Racconta sull’Agi.it Manuela D’Alessandro: E’ l’ipotesi che emerge dall’inchiesta ‘Corsa contro il tempo’: quella che, secondo i finanzieri del comando provinciale di Milano, dovevano fare i lavoratori per raccogliere le fragole il più in fretta possibile, minacciati altrimenti di licenziamento o di essere messi in ‘pausa di riflessione’ per un paio di giorni a casa
Frutti succosi e brillanti che da qualche anno spuntano agli angoli di Milano sui camioncini dell’azienda di Cassina de’ Pecchi, la cui sede è nel Parco agricolo Sud, vincitrice dell’Oscar Green di Coldiretti nel 2013 e 2014 e di altri riconoscimenti in tema di sostenibilità ambientale, oltre che seguita su instagram da sei milioni di followe attratti dalle immagini bucoliche.
Ora i finanzieri hanno messo sotto sequestro, su disposizione di un giudice, tutti i beni della società , consistenti in 53 immobili, tra terreni e fabbricati, 25 veicoli e 3 conti correnti e hanno nominato un amministratore giudiziario ai fini della continuità aziendale. Valore complessivo, 7,5 milioni di euro.
Sette i denunciati per intermediazione illecita e sfruttamento della manodopera, tra cui d’Alcontres, un altro amministratore, due sorveglianti, due impiegati amministrativi e il consulente dell’azienda che predisponeva le buste paga.
Agli investigatori i braccianti, provenienti da centri di accoglienza tra Milano e la Brianza, con regolare permesso di soggiorno, hanno detto tutti la stessa cosa: “Dovevamo raccogliere e confezionare le fragole a 4,5 euro all’ora per più di nove ore al giorno in tempi impossibili altrimenti alla sera, quando si faceva il bilancio della giornata, ci sgridavano. Nei casi peggiori ci mettevano in punizione a casa due giorni o non ci facevano più lavorare”.

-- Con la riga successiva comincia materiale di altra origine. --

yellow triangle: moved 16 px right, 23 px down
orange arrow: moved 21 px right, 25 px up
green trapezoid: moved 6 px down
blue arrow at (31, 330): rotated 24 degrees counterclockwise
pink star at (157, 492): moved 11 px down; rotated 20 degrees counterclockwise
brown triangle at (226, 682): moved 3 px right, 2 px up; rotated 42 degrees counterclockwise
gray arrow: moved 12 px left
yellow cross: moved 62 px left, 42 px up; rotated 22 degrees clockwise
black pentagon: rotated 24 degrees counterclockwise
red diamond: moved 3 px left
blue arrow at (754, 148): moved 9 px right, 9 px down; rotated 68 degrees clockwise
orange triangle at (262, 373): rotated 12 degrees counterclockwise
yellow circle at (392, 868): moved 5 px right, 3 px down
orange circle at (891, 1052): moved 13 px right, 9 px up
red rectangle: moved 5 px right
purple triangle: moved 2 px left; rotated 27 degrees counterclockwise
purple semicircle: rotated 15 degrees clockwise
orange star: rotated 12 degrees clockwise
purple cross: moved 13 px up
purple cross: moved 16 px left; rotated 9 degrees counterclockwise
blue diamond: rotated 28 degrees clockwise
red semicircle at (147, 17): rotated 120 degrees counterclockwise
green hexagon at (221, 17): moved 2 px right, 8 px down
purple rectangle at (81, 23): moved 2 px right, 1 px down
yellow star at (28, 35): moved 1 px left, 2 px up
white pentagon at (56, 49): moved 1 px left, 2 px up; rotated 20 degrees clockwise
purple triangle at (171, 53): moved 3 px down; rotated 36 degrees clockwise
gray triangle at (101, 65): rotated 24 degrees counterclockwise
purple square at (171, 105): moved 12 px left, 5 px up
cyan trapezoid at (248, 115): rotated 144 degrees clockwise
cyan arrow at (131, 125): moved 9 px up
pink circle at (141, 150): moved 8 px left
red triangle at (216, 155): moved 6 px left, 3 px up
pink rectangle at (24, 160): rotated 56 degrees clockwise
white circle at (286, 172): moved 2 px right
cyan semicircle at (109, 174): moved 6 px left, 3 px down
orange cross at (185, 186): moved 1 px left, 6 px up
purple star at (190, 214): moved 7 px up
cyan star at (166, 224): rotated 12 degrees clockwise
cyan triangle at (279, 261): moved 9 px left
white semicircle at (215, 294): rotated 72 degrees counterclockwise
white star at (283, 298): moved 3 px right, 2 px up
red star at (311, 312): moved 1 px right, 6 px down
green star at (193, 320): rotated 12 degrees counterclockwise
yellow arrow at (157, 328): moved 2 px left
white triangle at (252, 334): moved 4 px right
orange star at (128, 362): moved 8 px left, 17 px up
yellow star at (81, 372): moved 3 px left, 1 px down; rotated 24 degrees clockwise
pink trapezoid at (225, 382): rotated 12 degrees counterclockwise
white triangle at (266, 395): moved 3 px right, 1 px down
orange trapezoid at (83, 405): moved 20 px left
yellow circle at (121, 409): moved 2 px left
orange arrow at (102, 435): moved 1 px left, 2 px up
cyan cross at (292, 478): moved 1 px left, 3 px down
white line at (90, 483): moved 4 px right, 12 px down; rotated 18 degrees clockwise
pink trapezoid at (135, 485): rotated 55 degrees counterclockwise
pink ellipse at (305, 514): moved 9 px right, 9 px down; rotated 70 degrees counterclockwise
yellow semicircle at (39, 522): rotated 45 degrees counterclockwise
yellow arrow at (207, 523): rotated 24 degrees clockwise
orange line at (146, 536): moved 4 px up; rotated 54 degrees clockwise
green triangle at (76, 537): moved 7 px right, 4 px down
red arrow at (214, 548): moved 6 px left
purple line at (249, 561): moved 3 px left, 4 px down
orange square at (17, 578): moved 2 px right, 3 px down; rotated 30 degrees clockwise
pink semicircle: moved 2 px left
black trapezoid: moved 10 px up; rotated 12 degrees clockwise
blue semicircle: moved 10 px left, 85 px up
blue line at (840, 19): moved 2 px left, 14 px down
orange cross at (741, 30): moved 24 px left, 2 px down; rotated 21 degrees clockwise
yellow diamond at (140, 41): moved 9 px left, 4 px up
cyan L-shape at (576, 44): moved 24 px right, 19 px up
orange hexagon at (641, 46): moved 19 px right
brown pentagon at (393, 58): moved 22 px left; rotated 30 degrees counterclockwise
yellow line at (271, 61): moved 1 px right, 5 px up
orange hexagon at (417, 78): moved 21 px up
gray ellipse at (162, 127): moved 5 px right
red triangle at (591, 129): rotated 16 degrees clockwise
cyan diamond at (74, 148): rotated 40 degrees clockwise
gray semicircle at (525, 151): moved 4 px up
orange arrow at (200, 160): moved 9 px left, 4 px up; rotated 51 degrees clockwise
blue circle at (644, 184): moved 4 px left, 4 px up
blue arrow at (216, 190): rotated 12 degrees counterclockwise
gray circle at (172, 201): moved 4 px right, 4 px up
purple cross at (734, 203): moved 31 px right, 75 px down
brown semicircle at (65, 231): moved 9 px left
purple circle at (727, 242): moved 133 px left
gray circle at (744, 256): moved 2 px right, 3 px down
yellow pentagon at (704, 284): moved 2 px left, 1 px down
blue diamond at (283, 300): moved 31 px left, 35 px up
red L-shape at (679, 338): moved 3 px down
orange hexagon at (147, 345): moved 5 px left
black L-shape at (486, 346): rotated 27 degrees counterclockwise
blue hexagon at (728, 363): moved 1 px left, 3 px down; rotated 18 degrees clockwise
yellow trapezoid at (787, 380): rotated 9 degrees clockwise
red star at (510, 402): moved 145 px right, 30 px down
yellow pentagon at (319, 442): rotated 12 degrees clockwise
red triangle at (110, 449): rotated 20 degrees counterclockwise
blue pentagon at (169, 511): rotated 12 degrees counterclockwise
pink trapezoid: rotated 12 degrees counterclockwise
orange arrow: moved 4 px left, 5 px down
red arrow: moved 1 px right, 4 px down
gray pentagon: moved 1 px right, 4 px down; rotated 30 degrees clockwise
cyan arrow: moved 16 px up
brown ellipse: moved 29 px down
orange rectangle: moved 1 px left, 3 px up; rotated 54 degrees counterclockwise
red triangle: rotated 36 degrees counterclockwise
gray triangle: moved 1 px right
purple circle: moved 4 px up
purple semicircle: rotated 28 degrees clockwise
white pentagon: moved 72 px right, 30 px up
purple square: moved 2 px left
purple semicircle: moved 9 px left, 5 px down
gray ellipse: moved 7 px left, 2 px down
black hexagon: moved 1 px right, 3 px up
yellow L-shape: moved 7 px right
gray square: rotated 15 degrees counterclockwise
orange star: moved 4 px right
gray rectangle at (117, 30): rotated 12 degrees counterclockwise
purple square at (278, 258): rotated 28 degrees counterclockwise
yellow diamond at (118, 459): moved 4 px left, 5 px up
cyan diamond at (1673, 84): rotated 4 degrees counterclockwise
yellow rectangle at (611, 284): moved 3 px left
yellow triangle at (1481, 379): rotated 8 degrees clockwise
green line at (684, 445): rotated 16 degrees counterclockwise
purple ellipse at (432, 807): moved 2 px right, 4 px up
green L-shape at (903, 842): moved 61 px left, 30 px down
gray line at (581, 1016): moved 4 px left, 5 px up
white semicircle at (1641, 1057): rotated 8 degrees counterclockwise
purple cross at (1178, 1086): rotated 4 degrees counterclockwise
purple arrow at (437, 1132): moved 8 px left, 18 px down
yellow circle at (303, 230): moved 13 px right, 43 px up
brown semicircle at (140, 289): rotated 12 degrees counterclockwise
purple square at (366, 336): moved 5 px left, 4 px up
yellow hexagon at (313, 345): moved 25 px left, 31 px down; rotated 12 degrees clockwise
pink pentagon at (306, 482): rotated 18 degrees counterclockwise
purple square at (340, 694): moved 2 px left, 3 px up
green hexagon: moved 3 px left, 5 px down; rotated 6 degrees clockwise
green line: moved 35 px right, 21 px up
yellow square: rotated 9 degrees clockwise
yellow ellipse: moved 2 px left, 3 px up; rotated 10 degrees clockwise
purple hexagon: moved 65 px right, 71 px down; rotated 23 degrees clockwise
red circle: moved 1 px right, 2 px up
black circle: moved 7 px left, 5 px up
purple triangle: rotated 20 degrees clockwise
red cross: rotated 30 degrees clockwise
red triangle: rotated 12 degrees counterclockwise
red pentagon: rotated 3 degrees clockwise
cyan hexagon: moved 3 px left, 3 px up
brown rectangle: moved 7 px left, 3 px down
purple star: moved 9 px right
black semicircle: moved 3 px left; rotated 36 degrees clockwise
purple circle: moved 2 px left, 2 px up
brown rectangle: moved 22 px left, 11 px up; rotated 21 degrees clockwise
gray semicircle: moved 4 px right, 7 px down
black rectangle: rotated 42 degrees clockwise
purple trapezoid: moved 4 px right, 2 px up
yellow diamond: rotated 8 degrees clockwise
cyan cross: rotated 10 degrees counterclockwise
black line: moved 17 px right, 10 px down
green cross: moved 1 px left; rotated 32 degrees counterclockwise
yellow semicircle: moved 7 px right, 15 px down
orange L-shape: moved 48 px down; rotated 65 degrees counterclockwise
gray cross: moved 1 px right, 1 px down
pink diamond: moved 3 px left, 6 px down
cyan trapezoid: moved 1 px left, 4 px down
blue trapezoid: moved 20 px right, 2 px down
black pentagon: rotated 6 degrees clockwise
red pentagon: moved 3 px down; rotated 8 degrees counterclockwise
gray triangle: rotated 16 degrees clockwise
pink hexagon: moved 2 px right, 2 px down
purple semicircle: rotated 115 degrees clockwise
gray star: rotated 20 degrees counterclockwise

“Condizioni degradanti per un salario misero”, aggravate dal mancato rispetto delle misure anti-Covid. “Una potenziale ‘bomba a orolgeria’”, spiega una fonte all’AGI, “decine di lavoratori gli uni vicini agli altri, senza mascherine, bagni, docce. Per fortuna, dai primi riscontri non sono emersi casi di positività ”.
L’indagine, durata due mesi, era partita dall’analisi delle banche dati a disposizioni dei finanzieri, insospettiti dal fatto che la StraBerry prendesse e mandasse a casa nel giro di due giorni numerosi lavoratori. Per il momento gli indagati non sono stati ancora sentiti in Procura.